Gansu Province may be wild and remote by Chinese
standards, but it's a province of enormous
historical interest. The
Mogao Caves at
Dunhuang
in the far west house the finest examples of
Buddhist art in all China, and further Silk Road
sights are scattered right along the length of the
province, ranging from the country's largest
reclining Buddha at
Zhangye to the stunning
Buddhist caves at
Bingling Si and
Maiji
Shan . The Great Wall, snaking its way west,
comes to a symbolic end at the great Ming fortress
at
Jiayuguan , and, in the south of the
province, right on the edge of the Tibetan plateau,
is the fascinating Labrang Monastery at the Tibetan
town of
Xiahe.
Traditionally, the Chinese have regarded this
province as marking the outer limit of China. During
the Han dynasty (206 BC-220 AD), the first serious
effort was made to expand into the western deserts,
primarily as a means to ensure control over the Silk
Road trade. Prefectures were established and,
although Gansu did not officially become a Chinese
province until the Mongolian Yuan dynasty
(1279-1368), it is unquestionably a part of the
Chinese heartland. At various stages over the last
two thousand years Chinese control has extended well
beyond here into Xinjiang. Nevertheless, right into
the last century, the primarily Muslim inhabitants
of this province were considered little better than
the "barbarian" Uigurs of Xinjiang by
central government; the great Muslim revolts of that
period were ruthlessly quashed.
Gansu's geography is remarkable, too - from the
great Yellow River , dense with silt, surging
through the city of Lanzhou , to the
mountains and deserts of the Hexi Corridor ,
the thousand-kilometre route between mountain ranges
that narrows at times to as little as 15km wide.

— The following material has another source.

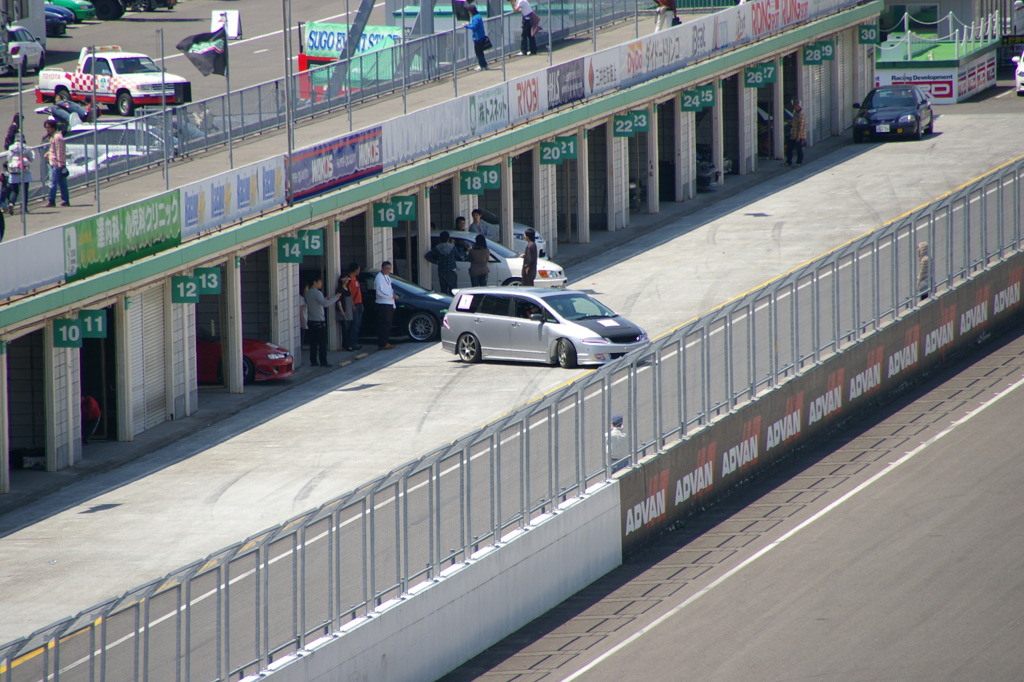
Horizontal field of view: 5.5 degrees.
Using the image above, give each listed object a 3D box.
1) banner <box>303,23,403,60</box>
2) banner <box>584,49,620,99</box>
[{"bbox_3d":[-4.417,-8.399,299.000,0.050,0.920,4.700,-4,5,-37],"label":"banner"},{"bbox_3d":[2.055,-6.047,239.859,0.050,0.900,4.896,0,4,10],"label":"banner"}]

It's the Hexi Corridor that accounts for the curious
elongated shape of the province: the Silk Road
caravans came down here, the Great Wall was built
through here, and today's trains chug through here
as well, along the only rail line in western China
and the only link through Central Asia between China
and the West.
A harsh and barren land, subject to frequent
droughts, Gansu has always been a better place for
travelling through rather than settling down in. The
towns along the Hexi Corridor are mere dots of life
in the desert, sustained by irrigation using water
from the mountains. Given that agriculture is a
barely sustainable activity here, the central
government has tried to import a certain amount of
industry into the province, particlarly in the east.
The exploitation of mineral deposits, including oil
and coal, has made a tentative beginning. But still
the population is relatively small, comprising just
twenty million, who continue to display an
extraordinary ethnic mix, with Hui, Kazakhs, Mongols
and Tibetans all featuring prominently.